I turn onto Road 29, just a country road like any other. The smell of peat’s back in the air, mixed with the refreshing taste of cows to come. I’ll smell them but I won’t see them; it’s too late for cows to be wandering the stars. And there are stars above now. Bright stars everywhere. Nothing like what you can see in the city. They’re brilliant and terrible and getting stronger. There’s no streetlights out here to slow their movement and the sky’s getting a deeper blue, something from the bottom of sea, mixing those blacks with the navy blue. The sun’s just finishing off it’s day in the west and I go straight for it, chasing whatever I can.

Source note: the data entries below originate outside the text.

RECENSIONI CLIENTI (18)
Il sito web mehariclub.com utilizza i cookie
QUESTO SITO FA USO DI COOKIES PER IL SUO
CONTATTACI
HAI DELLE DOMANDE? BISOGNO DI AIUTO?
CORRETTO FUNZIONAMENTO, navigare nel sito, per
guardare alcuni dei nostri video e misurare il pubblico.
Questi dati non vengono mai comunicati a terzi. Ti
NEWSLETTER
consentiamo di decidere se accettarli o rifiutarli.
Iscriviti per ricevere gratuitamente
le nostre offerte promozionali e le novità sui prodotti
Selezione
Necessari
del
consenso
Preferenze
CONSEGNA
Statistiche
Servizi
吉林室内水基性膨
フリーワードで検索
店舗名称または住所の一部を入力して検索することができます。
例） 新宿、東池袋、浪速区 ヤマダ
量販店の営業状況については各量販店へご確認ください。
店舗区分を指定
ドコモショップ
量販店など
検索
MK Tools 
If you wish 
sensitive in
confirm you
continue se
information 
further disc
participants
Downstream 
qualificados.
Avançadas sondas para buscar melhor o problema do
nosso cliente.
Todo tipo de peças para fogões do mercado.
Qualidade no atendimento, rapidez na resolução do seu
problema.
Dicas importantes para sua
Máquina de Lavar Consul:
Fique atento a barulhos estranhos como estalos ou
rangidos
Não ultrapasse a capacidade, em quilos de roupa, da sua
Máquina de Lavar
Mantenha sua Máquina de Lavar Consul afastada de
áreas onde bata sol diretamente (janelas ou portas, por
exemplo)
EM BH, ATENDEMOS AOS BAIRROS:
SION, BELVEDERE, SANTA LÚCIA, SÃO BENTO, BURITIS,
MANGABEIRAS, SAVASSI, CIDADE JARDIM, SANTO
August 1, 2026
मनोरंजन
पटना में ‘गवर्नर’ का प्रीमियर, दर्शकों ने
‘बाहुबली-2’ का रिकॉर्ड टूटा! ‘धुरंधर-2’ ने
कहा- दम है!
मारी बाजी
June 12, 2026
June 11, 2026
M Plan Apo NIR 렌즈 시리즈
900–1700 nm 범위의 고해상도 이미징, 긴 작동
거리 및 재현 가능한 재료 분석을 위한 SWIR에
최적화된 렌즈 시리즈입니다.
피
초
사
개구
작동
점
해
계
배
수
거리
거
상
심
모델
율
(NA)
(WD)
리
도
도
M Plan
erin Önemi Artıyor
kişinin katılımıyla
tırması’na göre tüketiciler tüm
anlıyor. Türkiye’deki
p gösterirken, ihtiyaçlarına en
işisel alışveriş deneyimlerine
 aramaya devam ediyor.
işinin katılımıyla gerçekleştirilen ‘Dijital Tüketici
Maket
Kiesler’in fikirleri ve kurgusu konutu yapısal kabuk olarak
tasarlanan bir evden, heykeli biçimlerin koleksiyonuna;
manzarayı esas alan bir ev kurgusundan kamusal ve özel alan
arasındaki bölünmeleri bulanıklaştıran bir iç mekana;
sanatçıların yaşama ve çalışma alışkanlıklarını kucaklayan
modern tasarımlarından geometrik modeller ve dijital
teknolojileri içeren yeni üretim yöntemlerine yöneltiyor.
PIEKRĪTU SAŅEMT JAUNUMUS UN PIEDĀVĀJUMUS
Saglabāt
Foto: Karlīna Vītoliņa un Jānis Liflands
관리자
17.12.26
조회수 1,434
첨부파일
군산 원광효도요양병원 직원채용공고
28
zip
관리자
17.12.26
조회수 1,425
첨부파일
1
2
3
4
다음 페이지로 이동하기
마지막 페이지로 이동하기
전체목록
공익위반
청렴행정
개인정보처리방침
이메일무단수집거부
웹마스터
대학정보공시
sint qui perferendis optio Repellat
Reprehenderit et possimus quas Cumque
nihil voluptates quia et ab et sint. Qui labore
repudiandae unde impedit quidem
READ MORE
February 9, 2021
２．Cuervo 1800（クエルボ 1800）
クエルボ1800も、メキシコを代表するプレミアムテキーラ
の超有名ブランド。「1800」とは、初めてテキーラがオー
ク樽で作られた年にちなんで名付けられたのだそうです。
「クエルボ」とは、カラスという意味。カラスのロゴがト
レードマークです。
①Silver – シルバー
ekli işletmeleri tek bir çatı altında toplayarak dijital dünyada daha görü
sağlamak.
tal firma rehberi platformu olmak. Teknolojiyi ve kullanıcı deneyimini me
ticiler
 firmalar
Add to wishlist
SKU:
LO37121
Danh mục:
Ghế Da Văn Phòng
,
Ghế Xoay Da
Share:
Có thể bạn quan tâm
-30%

It comes faster than I can think. I can see it from far off, the wood to my left, the stop sign in front of me, and the four way intersection. It comes too fast. I know I’ve got to turn eventually, I’ll have to back through that wood, back home, to where I grew up, where I left all those people, where I lost one person. The forest looks dark from here, the road splitting it right through the middle. The place looks dangerous in the dark. I come to a stop. I turn right, to the north, putting my back to the forest once again. Yes, I’m afraid, but it’s alright. There’s no hurry. It’ll be there when I come back.
I shoot north up the country road again, enjoying the taste of peat in my mouth and I throw open the moonroof. I look up to the stars in the sky right through the top of the couple and feel the wind blowing hard in my face as I stare up instead of watching the road. No one’s coming, that I know. Not from that direction. I look back down to the road and I push the car with a groan into fifth gear, clearly not enjoying this ride as much as I am.